Problems =
1. In the fellows list, where is Gabriela Alberola originally from?
2. From the fellows list, return the part that opens with the words containing "Fellows List" and closes with "earring collector extraordinaire.".
3. Write the next part of the fellows list, starting after its last sentence.

Fellows List
Ashia Ajani
Ashia Ajani (they/she) is an environmental educator and storyteller and a pregnancy/ postpartum doula hailing from Denver, CO, Queen City of the Plains. They are a (forthcoming) graduate of Yale School of the Environment and an incoming Fall 2021 PhD student at University of Oregon. She has been published in Sierra Magazine, World Literature Today and Frontier Poetry, among others. They are a proud cat parent of Cholula and earring collector extraordinaire.
Gabriela Alberola
I am a PhD student at the Bren School of Environmental Science & Management at UC Santa Barbara, where I study political economy and environmental conflicts in Latin America. My research spans two areas: the use of violence to suppress environmental movements, and the role of politics in climate adaptation strategies. I am originally from Panama and I have been passionate about social and environmental justice my whole life. My goal is to support communities and environmental leaders in reaching equitable, sustainable, and long-term solutions to environmental conflicts.

Data rows =

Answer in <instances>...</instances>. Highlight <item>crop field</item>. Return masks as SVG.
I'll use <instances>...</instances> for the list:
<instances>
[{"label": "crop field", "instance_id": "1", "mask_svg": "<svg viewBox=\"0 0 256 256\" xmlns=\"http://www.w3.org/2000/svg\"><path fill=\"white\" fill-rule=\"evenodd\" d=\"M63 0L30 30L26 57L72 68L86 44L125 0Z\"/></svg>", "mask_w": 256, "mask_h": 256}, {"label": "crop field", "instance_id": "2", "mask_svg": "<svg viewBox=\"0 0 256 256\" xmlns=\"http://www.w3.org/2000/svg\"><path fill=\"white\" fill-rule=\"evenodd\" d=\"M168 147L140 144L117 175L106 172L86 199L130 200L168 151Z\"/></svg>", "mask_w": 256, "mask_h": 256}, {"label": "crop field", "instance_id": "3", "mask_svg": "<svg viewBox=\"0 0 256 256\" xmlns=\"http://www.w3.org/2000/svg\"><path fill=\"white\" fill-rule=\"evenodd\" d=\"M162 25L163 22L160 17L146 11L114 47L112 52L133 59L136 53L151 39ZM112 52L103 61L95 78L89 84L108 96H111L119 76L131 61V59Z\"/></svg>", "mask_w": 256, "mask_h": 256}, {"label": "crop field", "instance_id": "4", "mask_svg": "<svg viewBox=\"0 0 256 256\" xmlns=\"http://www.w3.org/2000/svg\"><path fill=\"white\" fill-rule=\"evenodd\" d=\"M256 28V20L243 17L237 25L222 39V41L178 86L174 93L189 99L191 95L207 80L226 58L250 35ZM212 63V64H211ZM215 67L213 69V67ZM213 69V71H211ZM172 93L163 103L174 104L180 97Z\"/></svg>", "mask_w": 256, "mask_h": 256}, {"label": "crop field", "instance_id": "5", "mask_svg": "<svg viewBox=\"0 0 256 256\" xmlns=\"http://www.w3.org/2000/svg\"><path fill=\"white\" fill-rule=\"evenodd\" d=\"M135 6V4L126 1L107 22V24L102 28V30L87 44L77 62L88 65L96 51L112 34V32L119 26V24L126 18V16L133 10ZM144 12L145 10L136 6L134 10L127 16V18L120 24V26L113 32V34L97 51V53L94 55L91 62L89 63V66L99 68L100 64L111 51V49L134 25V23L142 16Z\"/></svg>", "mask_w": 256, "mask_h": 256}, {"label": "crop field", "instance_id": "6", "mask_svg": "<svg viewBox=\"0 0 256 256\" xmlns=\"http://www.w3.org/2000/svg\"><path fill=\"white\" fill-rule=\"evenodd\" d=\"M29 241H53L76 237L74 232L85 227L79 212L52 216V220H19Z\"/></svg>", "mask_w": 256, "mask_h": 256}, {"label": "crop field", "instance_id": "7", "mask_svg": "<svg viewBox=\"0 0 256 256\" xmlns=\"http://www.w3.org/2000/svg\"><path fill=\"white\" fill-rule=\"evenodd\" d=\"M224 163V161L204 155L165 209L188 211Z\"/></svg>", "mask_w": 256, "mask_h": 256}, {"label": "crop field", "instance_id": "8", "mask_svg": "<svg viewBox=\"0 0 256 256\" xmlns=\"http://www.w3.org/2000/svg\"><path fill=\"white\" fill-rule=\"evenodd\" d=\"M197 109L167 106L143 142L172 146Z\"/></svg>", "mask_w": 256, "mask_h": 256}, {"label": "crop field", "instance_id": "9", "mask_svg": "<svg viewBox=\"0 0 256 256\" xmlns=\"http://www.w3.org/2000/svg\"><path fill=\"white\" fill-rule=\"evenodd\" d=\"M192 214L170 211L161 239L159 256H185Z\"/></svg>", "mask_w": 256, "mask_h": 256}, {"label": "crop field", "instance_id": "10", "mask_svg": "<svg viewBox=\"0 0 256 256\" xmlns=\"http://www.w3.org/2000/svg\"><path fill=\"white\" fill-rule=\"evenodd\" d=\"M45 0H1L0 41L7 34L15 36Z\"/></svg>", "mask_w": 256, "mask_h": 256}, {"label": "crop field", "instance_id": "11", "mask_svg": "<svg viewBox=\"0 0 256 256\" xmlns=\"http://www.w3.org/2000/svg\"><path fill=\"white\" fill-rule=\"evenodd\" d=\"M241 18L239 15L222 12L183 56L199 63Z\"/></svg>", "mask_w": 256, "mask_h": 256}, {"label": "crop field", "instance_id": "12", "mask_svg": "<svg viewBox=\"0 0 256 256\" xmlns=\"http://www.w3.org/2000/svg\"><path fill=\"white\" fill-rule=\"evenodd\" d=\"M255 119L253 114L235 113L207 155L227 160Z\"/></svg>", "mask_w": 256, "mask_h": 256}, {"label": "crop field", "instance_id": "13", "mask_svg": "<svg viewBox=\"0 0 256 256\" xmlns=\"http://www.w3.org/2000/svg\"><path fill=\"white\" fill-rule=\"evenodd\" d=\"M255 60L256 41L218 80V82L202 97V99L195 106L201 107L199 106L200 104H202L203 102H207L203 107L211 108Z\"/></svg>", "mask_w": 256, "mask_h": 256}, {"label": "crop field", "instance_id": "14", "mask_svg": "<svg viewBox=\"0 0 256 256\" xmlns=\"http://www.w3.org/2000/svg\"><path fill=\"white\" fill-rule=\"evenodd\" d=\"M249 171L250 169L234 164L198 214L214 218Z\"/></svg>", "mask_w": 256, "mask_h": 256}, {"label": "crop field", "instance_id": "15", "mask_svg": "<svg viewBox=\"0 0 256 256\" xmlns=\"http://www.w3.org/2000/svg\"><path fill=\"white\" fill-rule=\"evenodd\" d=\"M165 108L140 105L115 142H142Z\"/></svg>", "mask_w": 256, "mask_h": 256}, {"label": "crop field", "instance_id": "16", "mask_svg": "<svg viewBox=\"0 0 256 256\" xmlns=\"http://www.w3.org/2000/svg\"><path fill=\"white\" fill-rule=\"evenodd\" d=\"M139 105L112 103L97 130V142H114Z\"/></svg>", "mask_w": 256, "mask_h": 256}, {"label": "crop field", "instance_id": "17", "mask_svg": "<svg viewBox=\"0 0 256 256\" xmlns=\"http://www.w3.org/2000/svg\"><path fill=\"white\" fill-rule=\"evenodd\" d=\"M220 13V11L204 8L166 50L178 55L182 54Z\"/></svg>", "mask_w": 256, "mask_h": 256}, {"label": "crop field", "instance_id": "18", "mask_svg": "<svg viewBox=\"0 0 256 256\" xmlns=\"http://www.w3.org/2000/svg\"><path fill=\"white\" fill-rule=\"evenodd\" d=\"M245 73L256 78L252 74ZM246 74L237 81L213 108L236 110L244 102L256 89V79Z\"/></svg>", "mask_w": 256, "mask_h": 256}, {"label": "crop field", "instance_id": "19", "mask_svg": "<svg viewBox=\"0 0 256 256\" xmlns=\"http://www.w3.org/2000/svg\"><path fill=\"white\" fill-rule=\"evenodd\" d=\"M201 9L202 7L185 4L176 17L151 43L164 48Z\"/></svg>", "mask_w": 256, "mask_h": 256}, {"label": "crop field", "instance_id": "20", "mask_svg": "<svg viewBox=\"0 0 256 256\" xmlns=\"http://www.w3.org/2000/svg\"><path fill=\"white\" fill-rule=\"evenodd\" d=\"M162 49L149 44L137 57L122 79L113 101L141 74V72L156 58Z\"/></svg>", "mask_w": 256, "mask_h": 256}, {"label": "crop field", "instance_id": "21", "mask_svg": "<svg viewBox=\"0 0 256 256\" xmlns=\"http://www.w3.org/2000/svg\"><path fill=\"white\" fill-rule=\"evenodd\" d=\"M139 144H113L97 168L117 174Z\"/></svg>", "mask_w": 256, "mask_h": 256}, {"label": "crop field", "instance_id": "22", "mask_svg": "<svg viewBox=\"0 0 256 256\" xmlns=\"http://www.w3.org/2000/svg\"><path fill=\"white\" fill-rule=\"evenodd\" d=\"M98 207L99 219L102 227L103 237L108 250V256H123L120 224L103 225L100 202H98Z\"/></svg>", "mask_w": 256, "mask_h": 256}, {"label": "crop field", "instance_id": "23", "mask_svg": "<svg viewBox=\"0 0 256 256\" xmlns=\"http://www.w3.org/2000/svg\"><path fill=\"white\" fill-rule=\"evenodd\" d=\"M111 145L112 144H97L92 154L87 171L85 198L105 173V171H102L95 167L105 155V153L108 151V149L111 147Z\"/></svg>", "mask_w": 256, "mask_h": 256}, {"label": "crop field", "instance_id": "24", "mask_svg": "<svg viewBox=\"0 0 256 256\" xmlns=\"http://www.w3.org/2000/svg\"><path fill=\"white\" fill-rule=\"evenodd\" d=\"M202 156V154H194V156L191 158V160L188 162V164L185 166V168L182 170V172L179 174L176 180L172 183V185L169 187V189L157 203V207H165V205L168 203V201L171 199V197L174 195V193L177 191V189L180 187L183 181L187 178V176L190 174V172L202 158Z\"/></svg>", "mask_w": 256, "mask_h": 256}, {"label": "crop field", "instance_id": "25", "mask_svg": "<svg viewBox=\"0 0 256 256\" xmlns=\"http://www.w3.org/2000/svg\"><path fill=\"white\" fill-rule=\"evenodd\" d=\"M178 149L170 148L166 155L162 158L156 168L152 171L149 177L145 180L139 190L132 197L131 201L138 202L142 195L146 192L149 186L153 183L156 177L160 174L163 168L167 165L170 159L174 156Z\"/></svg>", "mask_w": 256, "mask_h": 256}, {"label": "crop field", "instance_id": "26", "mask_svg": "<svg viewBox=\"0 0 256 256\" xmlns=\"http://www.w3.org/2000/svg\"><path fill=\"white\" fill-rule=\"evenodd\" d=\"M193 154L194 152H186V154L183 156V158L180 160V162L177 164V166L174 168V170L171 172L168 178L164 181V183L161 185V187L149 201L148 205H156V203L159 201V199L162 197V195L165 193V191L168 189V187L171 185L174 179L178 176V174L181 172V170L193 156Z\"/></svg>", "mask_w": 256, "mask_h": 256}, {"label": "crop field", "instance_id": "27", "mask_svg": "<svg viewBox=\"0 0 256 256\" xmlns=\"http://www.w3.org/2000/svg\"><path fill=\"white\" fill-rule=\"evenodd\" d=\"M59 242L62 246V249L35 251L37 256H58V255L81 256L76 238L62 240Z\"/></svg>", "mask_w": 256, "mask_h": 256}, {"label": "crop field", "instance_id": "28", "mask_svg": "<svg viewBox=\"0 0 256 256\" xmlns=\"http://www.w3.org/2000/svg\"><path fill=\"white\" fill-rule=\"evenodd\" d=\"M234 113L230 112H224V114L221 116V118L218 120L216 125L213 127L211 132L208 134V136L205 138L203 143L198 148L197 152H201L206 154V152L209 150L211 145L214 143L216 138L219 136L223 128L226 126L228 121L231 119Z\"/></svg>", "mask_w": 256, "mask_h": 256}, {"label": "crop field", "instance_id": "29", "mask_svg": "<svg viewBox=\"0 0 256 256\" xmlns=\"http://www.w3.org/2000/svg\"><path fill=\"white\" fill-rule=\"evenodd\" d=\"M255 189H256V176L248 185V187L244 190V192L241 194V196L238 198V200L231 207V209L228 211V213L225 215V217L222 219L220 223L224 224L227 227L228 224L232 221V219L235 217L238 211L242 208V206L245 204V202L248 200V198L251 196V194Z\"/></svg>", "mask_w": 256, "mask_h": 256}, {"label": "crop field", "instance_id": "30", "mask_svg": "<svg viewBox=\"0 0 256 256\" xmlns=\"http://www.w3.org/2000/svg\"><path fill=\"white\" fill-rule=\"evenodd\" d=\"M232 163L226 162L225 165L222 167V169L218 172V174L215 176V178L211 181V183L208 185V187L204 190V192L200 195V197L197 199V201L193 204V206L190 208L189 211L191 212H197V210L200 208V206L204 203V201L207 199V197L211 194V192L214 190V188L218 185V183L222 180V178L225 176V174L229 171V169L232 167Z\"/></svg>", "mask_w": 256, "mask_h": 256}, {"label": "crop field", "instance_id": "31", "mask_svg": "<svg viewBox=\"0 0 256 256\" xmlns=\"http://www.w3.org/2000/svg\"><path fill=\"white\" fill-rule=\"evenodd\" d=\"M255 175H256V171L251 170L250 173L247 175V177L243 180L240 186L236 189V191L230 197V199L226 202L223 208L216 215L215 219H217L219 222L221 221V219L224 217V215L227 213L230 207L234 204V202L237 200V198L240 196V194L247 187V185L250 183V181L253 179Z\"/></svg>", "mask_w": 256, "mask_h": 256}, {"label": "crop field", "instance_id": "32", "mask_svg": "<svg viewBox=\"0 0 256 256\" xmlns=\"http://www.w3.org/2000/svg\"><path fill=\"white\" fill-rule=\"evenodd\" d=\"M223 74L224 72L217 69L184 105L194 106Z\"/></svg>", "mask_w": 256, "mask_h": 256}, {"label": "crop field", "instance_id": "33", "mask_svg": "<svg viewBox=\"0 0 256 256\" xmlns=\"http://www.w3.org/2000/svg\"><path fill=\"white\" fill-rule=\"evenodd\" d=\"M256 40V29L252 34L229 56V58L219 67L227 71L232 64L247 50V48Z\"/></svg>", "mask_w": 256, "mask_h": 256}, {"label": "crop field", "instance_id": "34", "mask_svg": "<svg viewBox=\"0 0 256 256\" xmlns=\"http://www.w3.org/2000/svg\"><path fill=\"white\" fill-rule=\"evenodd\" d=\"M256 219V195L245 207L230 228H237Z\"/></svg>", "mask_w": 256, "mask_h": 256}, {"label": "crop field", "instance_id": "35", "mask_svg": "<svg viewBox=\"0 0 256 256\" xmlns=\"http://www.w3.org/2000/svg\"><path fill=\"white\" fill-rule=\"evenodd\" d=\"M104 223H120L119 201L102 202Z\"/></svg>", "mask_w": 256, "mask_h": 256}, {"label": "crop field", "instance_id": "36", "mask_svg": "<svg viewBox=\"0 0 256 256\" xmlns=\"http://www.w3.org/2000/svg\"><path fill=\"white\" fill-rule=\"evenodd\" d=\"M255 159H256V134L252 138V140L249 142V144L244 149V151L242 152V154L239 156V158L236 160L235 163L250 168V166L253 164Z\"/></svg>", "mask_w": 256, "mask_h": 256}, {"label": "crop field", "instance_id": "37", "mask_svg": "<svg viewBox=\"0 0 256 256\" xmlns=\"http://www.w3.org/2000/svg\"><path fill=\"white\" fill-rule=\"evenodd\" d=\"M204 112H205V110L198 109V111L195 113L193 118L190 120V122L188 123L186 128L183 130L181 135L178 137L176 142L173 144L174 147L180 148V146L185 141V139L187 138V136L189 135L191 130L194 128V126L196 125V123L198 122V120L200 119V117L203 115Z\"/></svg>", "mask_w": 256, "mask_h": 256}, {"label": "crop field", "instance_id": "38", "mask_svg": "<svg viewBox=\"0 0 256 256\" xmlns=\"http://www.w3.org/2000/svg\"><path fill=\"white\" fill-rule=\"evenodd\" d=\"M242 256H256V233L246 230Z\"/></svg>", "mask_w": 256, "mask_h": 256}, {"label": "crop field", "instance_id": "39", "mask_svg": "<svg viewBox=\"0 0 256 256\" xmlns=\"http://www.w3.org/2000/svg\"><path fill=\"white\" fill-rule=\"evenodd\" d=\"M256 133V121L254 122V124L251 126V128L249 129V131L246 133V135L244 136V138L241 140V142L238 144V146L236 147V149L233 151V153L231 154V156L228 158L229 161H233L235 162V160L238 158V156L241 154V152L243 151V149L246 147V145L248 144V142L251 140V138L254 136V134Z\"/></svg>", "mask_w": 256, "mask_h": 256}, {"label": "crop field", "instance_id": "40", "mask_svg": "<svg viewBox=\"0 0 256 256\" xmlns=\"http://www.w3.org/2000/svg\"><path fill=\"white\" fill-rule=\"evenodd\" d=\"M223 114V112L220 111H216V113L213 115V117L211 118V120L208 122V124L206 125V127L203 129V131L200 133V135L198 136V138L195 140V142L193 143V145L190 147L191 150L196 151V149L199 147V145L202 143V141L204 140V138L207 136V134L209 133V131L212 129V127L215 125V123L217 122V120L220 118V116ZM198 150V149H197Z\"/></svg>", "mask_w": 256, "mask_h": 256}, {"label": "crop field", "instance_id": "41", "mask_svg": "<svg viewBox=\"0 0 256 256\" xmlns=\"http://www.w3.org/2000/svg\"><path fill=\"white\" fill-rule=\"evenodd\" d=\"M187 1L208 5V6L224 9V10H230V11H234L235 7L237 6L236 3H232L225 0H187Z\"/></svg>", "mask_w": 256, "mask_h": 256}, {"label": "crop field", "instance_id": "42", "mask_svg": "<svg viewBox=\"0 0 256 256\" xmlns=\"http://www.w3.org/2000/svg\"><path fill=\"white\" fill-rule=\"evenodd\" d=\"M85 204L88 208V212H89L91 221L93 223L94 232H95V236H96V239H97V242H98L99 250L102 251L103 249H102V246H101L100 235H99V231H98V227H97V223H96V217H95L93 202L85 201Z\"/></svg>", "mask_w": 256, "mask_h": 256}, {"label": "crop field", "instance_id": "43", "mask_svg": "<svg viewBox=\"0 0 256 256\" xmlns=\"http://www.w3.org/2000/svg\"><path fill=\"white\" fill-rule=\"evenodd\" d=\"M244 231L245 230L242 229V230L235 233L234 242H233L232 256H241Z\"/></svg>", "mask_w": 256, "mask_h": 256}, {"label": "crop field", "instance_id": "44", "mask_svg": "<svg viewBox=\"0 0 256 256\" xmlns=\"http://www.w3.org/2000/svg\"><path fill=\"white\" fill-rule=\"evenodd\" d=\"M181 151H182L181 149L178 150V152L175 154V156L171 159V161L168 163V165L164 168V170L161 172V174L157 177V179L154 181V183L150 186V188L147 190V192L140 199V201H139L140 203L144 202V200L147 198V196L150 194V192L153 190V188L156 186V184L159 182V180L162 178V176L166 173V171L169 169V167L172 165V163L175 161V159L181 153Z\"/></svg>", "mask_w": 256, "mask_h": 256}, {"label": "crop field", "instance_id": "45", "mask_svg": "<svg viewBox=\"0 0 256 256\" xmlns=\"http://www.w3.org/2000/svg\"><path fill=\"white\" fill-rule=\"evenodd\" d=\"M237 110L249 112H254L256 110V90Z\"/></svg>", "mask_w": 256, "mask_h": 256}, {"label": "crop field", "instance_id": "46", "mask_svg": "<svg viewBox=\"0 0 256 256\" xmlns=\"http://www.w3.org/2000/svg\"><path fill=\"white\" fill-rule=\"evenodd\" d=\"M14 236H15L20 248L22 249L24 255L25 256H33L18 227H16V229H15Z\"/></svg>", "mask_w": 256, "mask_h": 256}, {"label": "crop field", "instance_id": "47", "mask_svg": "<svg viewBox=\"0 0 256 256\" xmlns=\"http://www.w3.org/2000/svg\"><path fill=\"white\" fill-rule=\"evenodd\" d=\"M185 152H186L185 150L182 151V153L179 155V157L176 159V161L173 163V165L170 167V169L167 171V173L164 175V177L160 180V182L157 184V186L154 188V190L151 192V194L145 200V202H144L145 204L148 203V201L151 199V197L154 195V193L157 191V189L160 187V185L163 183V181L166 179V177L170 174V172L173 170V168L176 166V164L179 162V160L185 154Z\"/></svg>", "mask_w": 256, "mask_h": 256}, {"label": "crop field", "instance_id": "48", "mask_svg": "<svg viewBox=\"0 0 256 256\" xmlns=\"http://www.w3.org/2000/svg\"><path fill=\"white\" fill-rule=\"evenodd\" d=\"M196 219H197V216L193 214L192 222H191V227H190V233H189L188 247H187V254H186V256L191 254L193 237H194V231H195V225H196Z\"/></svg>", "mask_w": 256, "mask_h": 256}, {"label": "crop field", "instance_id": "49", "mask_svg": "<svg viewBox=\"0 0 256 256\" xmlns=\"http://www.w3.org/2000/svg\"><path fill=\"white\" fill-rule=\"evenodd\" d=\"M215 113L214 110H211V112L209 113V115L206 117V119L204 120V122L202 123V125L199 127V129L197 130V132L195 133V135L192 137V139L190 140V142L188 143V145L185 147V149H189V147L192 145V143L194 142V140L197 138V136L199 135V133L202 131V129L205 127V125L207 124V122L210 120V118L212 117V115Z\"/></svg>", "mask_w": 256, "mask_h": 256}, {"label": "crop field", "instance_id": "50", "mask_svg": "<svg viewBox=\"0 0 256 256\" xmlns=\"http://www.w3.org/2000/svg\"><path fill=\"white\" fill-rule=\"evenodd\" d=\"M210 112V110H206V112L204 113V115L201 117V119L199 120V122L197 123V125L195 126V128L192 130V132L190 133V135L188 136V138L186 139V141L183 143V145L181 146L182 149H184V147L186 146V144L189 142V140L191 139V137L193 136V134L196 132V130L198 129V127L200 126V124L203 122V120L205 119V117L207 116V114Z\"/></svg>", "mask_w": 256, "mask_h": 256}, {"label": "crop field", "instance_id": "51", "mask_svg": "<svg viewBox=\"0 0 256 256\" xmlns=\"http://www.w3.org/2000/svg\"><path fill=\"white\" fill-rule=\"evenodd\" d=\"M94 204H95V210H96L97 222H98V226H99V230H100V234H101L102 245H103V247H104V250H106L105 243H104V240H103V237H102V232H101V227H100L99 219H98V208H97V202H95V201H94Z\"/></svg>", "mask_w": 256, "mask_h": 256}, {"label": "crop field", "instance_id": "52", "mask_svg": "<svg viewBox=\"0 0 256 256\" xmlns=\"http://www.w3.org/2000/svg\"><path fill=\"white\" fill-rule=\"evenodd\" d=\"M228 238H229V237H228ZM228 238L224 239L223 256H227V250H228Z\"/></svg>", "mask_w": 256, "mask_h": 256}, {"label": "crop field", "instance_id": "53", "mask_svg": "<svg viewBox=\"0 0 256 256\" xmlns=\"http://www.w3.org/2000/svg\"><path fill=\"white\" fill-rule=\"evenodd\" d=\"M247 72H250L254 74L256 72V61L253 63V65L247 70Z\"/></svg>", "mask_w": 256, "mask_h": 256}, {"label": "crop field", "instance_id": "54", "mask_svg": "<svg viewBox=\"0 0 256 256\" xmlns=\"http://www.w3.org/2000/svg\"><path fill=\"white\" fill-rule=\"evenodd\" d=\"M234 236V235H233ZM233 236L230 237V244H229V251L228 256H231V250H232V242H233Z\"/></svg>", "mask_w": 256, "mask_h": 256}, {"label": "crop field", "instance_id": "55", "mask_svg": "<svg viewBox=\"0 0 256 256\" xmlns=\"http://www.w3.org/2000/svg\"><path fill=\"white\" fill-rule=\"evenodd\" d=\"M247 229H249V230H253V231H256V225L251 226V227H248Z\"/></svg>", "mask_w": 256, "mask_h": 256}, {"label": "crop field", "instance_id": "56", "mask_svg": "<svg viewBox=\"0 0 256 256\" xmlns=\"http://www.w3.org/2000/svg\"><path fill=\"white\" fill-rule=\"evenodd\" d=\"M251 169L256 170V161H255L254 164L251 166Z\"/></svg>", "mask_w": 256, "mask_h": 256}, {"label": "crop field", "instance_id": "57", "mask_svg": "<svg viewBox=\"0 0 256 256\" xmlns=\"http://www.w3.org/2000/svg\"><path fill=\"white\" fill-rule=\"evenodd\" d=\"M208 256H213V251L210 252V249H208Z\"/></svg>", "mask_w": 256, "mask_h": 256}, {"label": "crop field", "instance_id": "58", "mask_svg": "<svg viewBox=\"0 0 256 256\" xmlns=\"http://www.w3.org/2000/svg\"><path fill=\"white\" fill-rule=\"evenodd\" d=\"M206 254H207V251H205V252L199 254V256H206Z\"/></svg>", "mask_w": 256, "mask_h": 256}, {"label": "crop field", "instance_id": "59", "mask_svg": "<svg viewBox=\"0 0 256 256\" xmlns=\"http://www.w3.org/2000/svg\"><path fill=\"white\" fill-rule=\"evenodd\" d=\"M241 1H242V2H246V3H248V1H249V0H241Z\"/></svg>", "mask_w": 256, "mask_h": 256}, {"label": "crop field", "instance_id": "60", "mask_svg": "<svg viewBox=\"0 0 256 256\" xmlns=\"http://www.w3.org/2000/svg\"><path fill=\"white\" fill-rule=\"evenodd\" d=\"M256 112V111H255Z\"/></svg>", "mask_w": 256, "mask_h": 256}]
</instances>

Outputs in order =
1. Panama

2.
Fellows List
Ashia Ajani
Ashia Ajani (they/she) is an environmental educator and storyteller and a pregnancy/ postpartum doula hailing from Denver, CO, Queen City of the Plains. They are a (forthcoming) graduate of Yale School of the Environment and an incoming Fall 2021 PhD student at University of Oregon. She has been published in Sierra Magazine, World Literature Today and Frontier Poetry, among others. They are a proud cat parent of Cholula and earring collector extraordinaire.

3.
José Becerra
José Becerra is a PhD student at Purdue University in the Department of Anthropology. After graduating from California Polytechnic State, University Pomona with a B.S. in Anthropology, he received an M.S. at Purdue University studying coffee agriculture and risk using a political ecology framework. His PhD research builds from his undergraduate McNair project to investigate the intersections of air pollution, wildfires, and climate change impacting marginalized communities in the Inland Empire region of California.
Simon Bunyan
Simon is currently pursuing a Master of Environmental Management at Yale School of the Environment. In years prior, he worked on federal environmental and clean energy policy with the Obama Administration and at the Environmental Defense Fund. He is committed to ensuring the transition to a 100% clean economy socially, environmentally, and economically uplifts marginalized communities. Simon was born in Hyderabad, India and has been fortunate to call Chicago, Illinois, “home.”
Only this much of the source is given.